The vast majority of Mormons believe that Americans do not embrace Mormonism as part of mainstream society, and most say Americans know little about their religion. More than half worry about discrimination, according to a survey released recently by the Pew Forum on Religion & Public Life.
“Clearly this is a population that sees itself as outsiders looking in,” said Gregory Smith, a senior researcher at the Pew Forum.
The survey ― called the first of its kind conducted by a non-Mormon organization ― interviewed 1,000 American Mormons between Oct. 25 and Nov. 16, 2011, by telephone, and has a margin of error of plus or minus 5 percentage points.
“I wish the public could see us for our day-to-day doctrines, devotions and practices, which are just like other devout religions,” said George Robinson, 63, a cardiovascular surgeon and local LDS leader in Gadsden, Ala. “Instead, the public either hears pejoratives about us, or focuses on differences, many of which are rarely brought up as part of our religion.”
Still, Robinson and many other Mormons remain upbeat, saying that American attitudes toward their faith are changing for the better.
Nearly nine in 10 Mormons say they are happy with their lives and judge their communities as excellent or good places to live. More than half say the country is ready for a Mormon president.
But most Mormons also say that popular entertainment damages their public image. In recent years, a number of TV shows, such as HBO’s “Big Love” and TLC’s “Sister Wives” have featured polygamous families who belong to offshoots of Mormonism. According to the Pew survey, 86 percent of Mormons believe that polygamy, which the LDS Church banned in 1890, is morally wrong.
Perceptions of anti-Mormons animus are likely also fed by the presidential candidacy of former Massachusetts Gov. Mitt Romney, despite his front-runner status.
While three in four Mormon voters identify as Republican or lean conservative, less than 40 percent believe the GOP is friendly towards Mormons, the Pew survey found.
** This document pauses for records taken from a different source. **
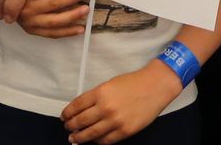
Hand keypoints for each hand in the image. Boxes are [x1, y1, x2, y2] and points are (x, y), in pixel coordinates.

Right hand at [17, 0, 92, 37]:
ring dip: (72, 15)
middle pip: (54, 3)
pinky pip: (52, 33)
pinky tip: (80, 28)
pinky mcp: (33, 30)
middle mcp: (27, 8)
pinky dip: (67, 32)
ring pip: (55, 20)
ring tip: (86, 10)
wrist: (5, 4)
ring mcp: (30, 21)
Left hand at [61, 61, 180, 142]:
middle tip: (67, 127)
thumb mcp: (110, 84)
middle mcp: (106, 107)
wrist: (155, 86)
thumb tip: (82, 110)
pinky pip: (106, 141)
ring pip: (91, 134)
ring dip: (80, 137)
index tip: (64, 116)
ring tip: (75, 138)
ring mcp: (116, 121)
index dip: (67, 112)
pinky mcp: (125, 131)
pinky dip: (97, 141)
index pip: (76, 106)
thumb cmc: (134, 83)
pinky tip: (94, 140)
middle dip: (71, 126)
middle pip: (80, 121)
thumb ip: (96, 97)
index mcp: (100, 93)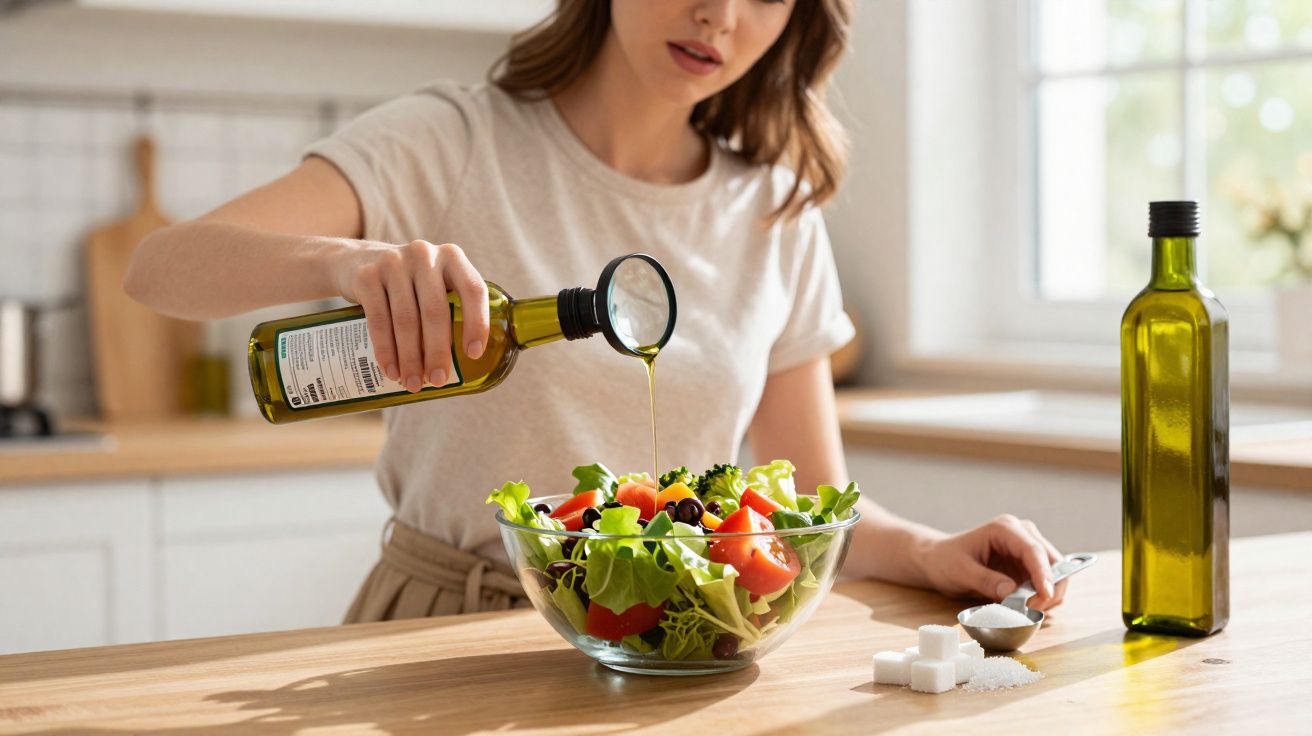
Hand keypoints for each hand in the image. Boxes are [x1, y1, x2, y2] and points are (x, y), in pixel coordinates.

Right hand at [330, 240, 488, 392]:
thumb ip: (454, 307)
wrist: (357, 262)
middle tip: (438, 380)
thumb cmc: (410, 284)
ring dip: (410, 358)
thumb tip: (470, 364)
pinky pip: (378, 319)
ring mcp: (393, 262)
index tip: (473, 355)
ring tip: (413, 383)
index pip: (473, 289)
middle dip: (437, 352)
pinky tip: (391, 370)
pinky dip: (386, 350)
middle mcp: (424, 255)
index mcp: (452, 257)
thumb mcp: (435, 283)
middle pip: (435, 310)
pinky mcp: (366, 276)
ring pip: (406, 319)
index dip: (477, 323)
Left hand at [919, 514, 1067, 610]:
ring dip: (1048, 594)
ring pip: (1055, 572)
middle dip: (1049, 587)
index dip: (1043, 573)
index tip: (1046, 595)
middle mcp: (1021, 534)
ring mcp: (1027, 549)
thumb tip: (1012, 592)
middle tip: (1033, 610)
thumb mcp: (960, 572)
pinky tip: (1029, 607)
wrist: (938, 560)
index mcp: (1004, 529)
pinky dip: (1043, 596)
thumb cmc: (945, 561)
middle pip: (1052, 560)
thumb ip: (985, 581)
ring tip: (1028, 610)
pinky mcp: (1028, 565)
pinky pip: (1045, 582)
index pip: (1032, 550)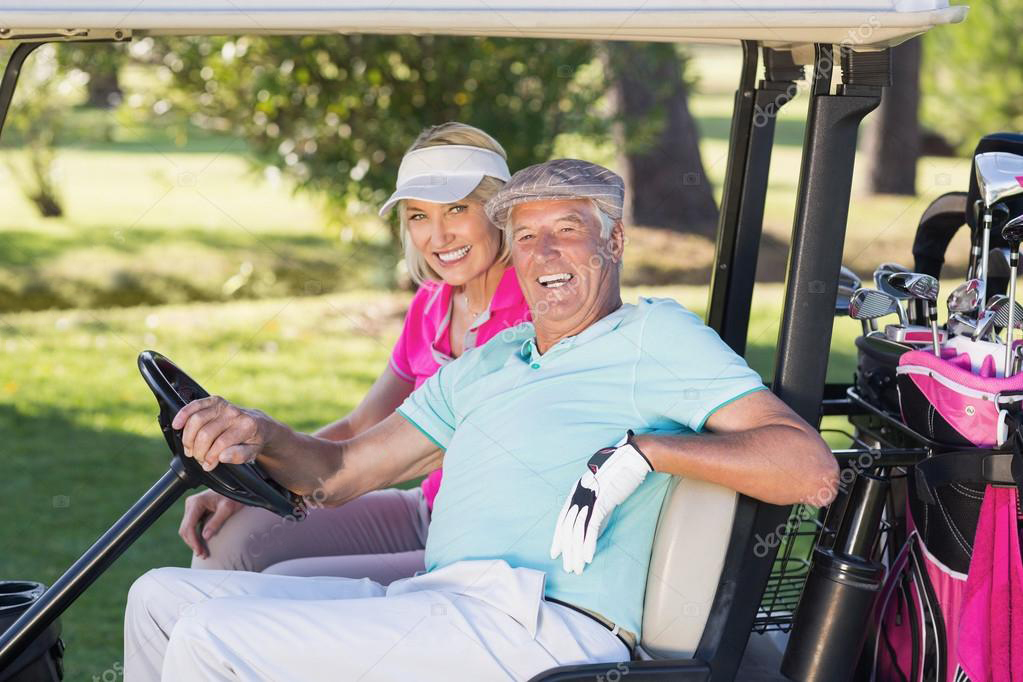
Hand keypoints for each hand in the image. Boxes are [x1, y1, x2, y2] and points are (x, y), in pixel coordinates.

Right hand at [171, 395, 278, 470]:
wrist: (257, 424)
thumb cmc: (252, 440)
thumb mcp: (252, 452)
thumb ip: (240, 456)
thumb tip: (222, 456)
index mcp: (246, 426)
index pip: (221, 444)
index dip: (210, 457)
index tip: (208, 465)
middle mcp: (234, 413)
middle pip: (205, 434)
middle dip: (199, 450)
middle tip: (200, 458)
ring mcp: (223, 405)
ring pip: (196, 420)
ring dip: (189, 438)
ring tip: (191, 449)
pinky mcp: (214, 401)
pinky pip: (195, 405)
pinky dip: (183, 414)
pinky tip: (177, 424)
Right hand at [178, 489, 242, 557]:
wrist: (237, 488)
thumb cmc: (233, 496)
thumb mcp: (228, 508)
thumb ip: (216, 521)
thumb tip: (205, 536)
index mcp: (196, 502)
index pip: (189, 526)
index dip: (193, 541)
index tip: (200, 551)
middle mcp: (191, 504)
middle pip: (185, 529)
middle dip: (192, 543)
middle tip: (202, 555)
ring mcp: (192, 507)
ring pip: (187, 529)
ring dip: (193, 541)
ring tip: (202, 552)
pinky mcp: (196, 511)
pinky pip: (192, 526)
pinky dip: (195, 536)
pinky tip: (201, 544)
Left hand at [550, 431, 651, 574]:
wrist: (632, 458)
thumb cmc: (620, 474)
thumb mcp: (604, 495)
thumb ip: (596, 512)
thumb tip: (592, 531)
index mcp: (576, 492)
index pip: (562, 519)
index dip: (558, 538)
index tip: (556, 553)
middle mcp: (578, 495)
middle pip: (567, 529)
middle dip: (567, 551)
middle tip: (569, 567)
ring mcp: (588, 499)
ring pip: (576, 532)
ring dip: (576, 553)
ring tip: (577, 568)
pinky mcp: (600, 502)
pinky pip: (590, 528)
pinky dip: (588, 545)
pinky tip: (588, 558)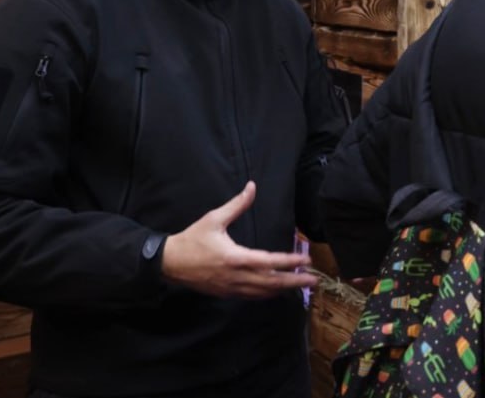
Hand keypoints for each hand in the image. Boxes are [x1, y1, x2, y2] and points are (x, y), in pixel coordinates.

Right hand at [160, 181, 316, 298]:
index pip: (269, 262)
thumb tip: (252, 187)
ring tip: (302, 286)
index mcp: (235, 257)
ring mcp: (232, 288)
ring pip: (263, 292)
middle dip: (294, 282)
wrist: (169, 263)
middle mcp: (236, 276)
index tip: (306, 260)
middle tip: (314, 281)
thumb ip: (237, 205)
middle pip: (271, 283)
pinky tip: (277, 291)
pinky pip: (252, 296)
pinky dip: (267, 294)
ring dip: (283, 289)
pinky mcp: (227, 293)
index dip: (289, 262)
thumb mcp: (214, 219)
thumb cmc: (192, 239)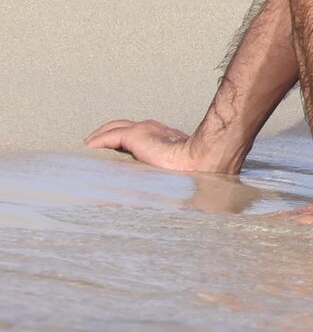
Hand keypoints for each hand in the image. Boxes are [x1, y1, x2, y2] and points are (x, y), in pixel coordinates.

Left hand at [85, 118, 237, 173]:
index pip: (141, 135)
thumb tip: (158, 204)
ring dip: (101, 137)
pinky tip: (88, 147)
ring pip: (115, 128)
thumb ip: (166, 178)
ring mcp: (146, 131)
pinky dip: (98, 141)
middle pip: (124, 127)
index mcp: (166, 139)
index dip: (125, 140)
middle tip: (96, 147)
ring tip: (89, 147)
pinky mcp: (137, 136)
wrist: (204, 162)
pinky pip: (110, 136)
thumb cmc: (196, 174)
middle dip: (109, 135)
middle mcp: (155, 131)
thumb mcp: (177, 175)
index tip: (114, 152)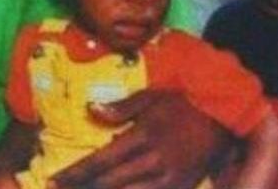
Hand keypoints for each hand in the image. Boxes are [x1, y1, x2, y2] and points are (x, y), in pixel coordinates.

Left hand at [50, 90, 230, 188]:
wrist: (223, 120)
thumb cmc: (182, 104)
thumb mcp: (153, 97)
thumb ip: (121, 107)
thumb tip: (90, 109)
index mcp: (144, 136)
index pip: (101, 160)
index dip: (76, 173)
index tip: (55, 180)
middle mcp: (154, 162)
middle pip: (109, 184)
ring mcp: (168, 181)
The hostility directed at Romney’s Mormonism by some evangelicals ― a key GOP constituency ― reinforces that perception, Smith said.
Most evangelicals do not believe Mormonism falls within the Christian fold, according to a separate Pew poll, and some have been outspoken about opposing Romney’s candidacy on those grounds. Half of Mormons, according to the Pew survey released Thursday, pick up an unfriendly vibe from evangelicals.
"It’s frustrating that some people are trying to build a hedge of deceit around the church so that people won’t decide to take a look for themselves and find out what our church is all about,” Robinson said.
Most Mormons do not deny the differences between their faith and mainstream Christianity, the survey found. While 97 percent of Mormons believe their faith to be a Christian religion, less than half say it is similar to Catholicism or evangelical Protestantism.
And yet, Mormons remain firm in their religious commitments, even to practices and beliefs that set them apart from mainstream Christianity.
For example, 94 percent believe that the president of the LDS Church is a prophet of God, and that ancient prophets wrote the Book of Mormon. Nearly the same percentage believe that families can be eternally bound in temple ceremonies, and that God the Father and Jesus are separate beings. (Traditional Christianity calls them unified, along with the Holy Spirit.)
“Mormons want acceptance, but not assimilation,” LDS spokesman Michael Otterson wrote in The Washington Post in mid-January. “No church leader I have ever heard preach has suggested that Mormons should drop their distinctiveness ― the very characteristics that the Pew study identifies ― in order to become more popular with the world at large.”
In fact, Mormons are among the most committed religious groups in America, according to the Pew survey. More than 8 in 10 say they pray daily; three-quarters attend weekly religious services; and 82 percent say religion is very important in their lives. Only Jehovah’s Witnesses approach Mormons’ religiosity, Smith said.